---------- Provided text

October 2nd – Fall-out From the Day Before

Gabrielle learning how to scribe.

Now, if the title got you thinking hangover after the wedding reception last night, you would be absolutely……wrong. When I left the reception I noticed that there were stars in the sky, the temperature had dropped, and the northerly wind was still blowing, factors that are conducive to birds migrating. I think a lot of birds were in the air last night, winging their way south. So when the clouds and precipitation hit them in the middle of the night they headed for the ground and shelter. The result was a big influx at Ruthven of short-distance migrants: kinglets, creepers, Myrtle Warblers, and sparrows. Due to the early rain I held off opening the nets for an hour. I was then able to catch and band (fairly steadily) for the next 5 hours until the resumption of rain forced the closure of the nets again.

A very young Yellow-bellied Sapsucker.

Socially, it was a quiet morning – unusually quiet these days. However, I did have the pleasure of the company and help of Gabrielle Leiher. This is an interesting story: her grandparents, who live in Kitchener, drive all the way to Aurora to pick her up in time to deliver her to Ruthven by around 8:30. As I was pretty busy today, “Gabby” quickly learned how to scribe and did a great job keeping me on track. When things slowed down, she enthusiastically banded. She’s also quite an artist and, when leaving, gave me a small framed painting of a Red-eyed Vireo she had done for the lab (and she also gave me a container of terrific squares!!).

--------------------
---------- Material supplied

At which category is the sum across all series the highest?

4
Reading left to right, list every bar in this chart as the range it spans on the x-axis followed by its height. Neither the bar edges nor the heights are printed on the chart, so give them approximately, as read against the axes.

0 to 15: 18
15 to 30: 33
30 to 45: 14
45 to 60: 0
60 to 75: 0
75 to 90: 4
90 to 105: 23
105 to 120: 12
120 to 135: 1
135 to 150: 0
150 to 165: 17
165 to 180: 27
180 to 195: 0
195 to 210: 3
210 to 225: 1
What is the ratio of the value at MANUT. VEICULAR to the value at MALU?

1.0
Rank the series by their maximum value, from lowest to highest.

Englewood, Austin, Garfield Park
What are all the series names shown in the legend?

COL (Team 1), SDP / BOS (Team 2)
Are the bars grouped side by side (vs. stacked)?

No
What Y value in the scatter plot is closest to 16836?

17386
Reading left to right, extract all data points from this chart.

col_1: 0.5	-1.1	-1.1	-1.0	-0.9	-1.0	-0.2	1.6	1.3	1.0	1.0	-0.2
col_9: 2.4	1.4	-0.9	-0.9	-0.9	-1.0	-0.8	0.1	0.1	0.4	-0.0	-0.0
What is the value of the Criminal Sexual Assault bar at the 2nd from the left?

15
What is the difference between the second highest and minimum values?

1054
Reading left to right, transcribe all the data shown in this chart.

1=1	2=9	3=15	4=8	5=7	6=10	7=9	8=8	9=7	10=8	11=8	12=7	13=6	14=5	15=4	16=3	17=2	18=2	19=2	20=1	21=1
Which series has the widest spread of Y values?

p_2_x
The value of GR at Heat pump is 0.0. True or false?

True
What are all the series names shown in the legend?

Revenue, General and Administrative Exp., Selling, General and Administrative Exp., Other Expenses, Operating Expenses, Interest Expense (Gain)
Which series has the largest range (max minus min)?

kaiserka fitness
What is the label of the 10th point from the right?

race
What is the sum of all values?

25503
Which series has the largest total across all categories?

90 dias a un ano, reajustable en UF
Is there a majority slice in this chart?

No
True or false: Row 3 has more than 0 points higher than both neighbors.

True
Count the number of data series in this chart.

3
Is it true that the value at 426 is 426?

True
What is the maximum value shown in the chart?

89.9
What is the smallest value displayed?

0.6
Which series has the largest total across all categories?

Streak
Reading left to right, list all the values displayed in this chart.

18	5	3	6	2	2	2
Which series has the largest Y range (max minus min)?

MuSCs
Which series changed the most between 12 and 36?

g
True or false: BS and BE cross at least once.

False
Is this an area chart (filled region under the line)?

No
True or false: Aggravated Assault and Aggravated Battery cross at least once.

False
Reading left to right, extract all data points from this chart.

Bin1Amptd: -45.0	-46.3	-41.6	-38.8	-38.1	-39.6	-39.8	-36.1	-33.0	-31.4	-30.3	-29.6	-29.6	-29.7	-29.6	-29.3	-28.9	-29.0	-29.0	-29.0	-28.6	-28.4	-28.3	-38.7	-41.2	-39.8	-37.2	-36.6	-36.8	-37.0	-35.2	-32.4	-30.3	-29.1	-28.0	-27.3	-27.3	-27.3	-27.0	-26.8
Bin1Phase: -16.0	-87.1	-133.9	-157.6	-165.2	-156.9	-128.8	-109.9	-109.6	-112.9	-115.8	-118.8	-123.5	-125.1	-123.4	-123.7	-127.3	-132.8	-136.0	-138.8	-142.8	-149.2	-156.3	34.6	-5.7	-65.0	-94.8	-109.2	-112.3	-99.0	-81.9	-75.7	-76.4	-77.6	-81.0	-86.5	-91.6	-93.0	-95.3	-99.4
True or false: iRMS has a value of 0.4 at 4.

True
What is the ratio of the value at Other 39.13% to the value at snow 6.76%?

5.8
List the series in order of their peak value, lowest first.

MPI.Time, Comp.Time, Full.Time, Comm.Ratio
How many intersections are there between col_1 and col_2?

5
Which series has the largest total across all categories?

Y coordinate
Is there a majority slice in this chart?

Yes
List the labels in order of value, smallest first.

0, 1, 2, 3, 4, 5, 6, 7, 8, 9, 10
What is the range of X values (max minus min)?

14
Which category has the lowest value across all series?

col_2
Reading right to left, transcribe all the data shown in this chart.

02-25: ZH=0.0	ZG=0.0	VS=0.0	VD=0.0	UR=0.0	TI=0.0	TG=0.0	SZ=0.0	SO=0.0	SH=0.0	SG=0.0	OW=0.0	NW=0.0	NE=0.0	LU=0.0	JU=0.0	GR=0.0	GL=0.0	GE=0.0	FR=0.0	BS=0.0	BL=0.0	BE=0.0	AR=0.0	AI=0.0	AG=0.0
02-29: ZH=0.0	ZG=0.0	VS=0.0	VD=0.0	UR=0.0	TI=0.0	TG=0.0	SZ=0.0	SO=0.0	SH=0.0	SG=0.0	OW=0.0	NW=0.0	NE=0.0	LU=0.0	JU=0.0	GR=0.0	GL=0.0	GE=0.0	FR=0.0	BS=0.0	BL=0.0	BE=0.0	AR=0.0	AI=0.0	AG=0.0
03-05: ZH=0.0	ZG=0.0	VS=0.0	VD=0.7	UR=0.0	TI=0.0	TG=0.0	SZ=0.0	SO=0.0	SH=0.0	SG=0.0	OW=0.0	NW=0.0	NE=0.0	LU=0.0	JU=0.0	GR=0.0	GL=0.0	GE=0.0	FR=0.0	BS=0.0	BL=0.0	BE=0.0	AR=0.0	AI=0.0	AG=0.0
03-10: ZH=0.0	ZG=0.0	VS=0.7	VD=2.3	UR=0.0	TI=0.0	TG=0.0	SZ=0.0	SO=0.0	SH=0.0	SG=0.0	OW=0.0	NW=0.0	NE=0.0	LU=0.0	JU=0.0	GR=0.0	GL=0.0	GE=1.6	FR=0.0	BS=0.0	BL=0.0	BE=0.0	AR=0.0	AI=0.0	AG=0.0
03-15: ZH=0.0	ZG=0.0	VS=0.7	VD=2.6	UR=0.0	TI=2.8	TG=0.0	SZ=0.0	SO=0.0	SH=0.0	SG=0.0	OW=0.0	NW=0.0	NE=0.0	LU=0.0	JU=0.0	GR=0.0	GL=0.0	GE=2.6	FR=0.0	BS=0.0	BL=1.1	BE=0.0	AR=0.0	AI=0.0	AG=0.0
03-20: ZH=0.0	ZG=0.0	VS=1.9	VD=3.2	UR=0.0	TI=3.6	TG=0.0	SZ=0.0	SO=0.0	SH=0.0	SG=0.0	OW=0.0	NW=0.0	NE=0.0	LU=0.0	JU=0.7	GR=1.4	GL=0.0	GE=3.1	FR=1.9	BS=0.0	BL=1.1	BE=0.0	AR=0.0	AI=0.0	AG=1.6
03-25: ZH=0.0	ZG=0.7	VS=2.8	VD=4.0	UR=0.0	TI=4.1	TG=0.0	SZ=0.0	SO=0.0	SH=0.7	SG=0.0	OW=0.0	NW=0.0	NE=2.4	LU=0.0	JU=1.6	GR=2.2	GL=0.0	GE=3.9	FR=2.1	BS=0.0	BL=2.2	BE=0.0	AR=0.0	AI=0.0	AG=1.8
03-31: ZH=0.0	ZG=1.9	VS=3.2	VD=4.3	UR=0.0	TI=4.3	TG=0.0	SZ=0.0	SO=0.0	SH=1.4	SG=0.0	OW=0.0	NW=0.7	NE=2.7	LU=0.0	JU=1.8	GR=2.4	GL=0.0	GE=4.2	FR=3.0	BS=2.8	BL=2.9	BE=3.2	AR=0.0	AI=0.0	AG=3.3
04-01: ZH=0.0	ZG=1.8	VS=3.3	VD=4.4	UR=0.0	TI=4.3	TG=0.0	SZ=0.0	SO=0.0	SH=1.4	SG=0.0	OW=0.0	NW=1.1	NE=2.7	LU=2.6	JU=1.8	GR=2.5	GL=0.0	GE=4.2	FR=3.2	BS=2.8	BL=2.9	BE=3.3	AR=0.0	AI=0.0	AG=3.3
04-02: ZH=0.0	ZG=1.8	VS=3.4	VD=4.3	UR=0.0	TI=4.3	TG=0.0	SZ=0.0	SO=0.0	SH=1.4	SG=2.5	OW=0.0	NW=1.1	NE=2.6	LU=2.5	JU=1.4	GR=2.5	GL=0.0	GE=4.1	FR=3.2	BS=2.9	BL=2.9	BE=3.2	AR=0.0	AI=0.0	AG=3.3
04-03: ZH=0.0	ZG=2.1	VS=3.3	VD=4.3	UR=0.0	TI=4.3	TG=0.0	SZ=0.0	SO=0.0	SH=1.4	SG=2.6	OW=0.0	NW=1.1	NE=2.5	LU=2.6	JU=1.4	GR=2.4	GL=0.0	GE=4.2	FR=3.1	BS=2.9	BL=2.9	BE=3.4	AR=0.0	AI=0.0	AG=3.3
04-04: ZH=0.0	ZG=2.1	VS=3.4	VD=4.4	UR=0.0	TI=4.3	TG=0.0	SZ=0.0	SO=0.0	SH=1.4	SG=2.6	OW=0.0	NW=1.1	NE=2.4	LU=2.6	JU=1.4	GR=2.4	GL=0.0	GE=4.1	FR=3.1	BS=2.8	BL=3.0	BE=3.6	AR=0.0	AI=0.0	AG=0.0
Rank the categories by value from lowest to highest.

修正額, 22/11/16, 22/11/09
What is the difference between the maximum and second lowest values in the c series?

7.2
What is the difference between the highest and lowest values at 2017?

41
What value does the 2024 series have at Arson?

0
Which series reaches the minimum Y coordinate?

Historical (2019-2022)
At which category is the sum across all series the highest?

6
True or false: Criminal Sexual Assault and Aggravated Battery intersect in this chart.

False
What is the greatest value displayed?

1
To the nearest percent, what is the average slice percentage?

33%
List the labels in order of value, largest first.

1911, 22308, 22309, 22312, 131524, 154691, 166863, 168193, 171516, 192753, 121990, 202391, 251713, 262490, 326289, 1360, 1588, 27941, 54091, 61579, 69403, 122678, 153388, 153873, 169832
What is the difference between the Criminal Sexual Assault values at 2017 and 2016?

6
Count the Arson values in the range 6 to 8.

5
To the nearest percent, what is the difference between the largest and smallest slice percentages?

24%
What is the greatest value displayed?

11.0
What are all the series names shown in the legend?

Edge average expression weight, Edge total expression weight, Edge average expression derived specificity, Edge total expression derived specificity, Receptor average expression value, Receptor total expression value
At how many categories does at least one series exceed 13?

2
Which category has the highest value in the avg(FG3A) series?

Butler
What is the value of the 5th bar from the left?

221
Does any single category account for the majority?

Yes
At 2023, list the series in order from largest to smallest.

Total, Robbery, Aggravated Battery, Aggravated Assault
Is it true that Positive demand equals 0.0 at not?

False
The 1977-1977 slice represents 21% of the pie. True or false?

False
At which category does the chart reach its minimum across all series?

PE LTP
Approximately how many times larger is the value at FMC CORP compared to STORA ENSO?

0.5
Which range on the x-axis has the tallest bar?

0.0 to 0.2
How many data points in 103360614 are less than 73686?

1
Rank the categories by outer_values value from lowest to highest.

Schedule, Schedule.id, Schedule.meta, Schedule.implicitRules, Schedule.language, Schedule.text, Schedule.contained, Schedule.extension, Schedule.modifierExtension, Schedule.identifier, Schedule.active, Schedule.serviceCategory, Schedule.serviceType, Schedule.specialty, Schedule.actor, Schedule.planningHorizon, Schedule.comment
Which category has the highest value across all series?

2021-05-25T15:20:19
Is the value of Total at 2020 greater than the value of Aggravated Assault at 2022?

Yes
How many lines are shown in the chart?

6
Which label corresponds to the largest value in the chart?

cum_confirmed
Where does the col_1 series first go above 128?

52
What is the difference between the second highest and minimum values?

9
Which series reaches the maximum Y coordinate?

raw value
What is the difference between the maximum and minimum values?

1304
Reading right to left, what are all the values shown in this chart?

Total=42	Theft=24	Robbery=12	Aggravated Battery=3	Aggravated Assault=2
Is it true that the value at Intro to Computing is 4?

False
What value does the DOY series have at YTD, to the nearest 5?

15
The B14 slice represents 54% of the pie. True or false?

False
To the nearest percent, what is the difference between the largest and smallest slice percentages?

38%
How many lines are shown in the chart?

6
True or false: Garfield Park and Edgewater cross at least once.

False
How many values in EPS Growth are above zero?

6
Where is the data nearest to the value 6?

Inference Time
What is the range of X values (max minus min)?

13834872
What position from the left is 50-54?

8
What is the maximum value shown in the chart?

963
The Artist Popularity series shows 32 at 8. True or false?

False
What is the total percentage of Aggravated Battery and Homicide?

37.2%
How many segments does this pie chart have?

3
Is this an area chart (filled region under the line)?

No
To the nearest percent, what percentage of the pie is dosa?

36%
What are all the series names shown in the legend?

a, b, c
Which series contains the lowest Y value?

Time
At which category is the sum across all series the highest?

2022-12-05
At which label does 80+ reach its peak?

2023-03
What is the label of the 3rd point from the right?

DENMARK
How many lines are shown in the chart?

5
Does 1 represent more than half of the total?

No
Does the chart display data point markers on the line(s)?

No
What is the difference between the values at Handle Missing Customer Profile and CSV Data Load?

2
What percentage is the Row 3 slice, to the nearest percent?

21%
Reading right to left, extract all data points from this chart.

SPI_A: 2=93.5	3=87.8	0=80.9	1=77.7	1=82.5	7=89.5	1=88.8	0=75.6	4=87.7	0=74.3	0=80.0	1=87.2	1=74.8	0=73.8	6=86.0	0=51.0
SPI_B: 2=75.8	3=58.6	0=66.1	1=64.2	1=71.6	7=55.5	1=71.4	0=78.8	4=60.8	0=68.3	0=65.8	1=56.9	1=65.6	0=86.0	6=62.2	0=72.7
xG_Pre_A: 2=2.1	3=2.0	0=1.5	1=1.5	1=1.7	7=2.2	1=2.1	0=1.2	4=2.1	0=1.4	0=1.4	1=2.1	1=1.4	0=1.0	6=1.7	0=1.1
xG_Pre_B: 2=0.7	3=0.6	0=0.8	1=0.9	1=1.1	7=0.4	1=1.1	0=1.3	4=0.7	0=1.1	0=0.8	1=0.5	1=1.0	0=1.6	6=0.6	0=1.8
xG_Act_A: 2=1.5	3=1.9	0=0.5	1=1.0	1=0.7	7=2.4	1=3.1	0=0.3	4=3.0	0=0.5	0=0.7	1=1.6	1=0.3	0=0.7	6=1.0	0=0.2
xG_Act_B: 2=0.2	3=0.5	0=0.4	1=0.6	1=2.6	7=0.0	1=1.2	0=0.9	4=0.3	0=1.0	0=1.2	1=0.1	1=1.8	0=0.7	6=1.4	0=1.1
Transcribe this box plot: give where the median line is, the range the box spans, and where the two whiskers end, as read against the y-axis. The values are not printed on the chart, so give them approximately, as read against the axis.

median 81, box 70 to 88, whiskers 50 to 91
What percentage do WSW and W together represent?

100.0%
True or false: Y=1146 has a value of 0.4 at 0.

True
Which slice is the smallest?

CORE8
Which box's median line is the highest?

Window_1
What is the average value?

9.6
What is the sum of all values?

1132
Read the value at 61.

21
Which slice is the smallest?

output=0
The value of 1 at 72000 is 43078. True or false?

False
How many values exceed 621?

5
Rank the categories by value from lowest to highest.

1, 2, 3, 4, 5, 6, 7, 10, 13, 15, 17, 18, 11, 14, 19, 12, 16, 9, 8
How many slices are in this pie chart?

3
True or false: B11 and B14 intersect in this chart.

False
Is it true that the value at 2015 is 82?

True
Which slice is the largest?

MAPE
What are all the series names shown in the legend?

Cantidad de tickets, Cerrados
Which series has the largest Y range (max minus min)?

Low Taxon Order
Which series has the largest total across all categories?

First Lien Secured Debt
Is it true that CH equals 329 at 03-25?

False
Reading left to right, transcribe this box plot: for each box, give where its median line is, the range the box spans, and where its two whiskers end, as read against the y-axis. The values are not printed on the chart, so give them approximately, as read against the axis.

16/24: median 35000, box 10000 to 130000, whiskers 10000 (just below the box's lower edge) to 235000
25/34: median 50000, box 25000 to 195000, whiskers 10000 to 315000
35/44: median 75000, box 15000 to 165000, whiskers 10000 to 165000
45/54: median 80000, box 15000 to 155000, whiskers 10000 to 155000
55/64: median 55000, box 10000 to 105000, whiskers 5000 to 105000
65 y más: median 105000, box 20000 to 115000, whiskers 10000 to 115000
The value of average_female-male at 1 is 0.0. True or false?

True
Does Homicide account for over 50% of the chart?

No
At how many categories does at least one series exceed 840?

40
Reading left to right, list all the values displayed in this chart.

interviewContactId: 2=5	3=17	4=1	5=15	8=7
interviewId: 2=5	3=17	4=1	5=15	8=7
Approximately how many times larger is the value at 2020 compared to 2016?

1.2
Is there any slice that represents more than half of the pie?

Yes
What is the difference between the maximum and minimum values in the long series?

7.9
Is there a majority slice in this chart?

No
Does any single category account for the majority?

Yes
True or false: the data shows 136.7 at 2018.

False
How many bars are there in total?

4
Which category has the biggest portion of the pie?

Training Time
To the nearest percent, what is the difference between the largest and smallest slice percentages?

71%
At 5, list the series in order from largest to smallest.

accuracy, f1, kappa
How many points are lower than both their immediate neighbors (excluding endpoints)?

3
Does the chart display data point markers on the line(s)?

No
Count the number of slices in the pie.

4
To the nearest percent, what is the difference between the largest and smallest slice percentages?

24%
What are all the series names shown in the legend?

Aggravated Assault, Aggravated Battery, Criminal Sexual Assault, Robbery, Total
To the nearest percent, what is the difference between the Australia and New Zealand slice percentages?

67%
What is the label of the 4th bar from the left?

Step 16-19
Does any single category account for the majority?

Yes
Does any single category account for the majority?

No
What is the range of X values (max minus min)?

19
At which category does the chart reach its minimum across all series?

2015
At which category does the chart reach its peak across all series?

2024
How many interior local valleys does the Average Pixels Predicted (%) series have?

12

--------------------

What you will do:
A. Update the October 2nd entry, starting at "Now, if the" and ending at "the nets again.", so that "rain" replaces "precipitation".
B. Continue the October 2nd bird-banding entry from the point at which it stops.

Task responses:
A.
Now, if the title got you thinking hangover after the wedding reception last night, you would be absolutely……wrong. When I left the reception I noticed that there were stars in the sky, the temperature had dropped, and the northerly wind was still blowing, factors that are conducive to birds migrating. I think a lot of birds were in the air last night, winging their way south. So when the clouds and rain hit them in the middle of the night they headed for the ground and shelter. The result was a big influx at Ruthven of short-distance migrants: kinglets, creepers, Myrtle Warblers, and sparrows. Due to the early rain I held off opening the nets for an hour. I was then able to catch and band (fairly steadily) for the next 5 hours until the resumption of rain forced the closure of the nets again.

B.
Female Eastern Bluebird.

Banded 84:
1 Yellow-bellied Sapsucker
1 Downy Woodpecker
7 Brown Creepers
32 Golden-crowned Kinglets
7 Ruby-crowned Kinglets
1 Eastern Bluebird
2 American Robins
1 Tennessee Warbler
4 Nashville Warblers
1 Black-throated Blue Warbler
8 Myrtle Warblers
1 Blackpoll Warbler
1 Chipping Sparrow
2 Song Sparrows
14 White-throated Sparrows
1 Eastern White-crowned Sparrow

A late female Black-throated Blue Warbler.

Retrapped 10:
1 Mourning Dove
2 Black-capped Chickadees
1 Brown Creeper
1 American Robin
3 Gray Catbirds
1 Red-eyed Vireo
1 American Goldfinch

The last centimeter of this Kinglet's tail has been torn away - a narrow escape?

ET’s: 40 spp.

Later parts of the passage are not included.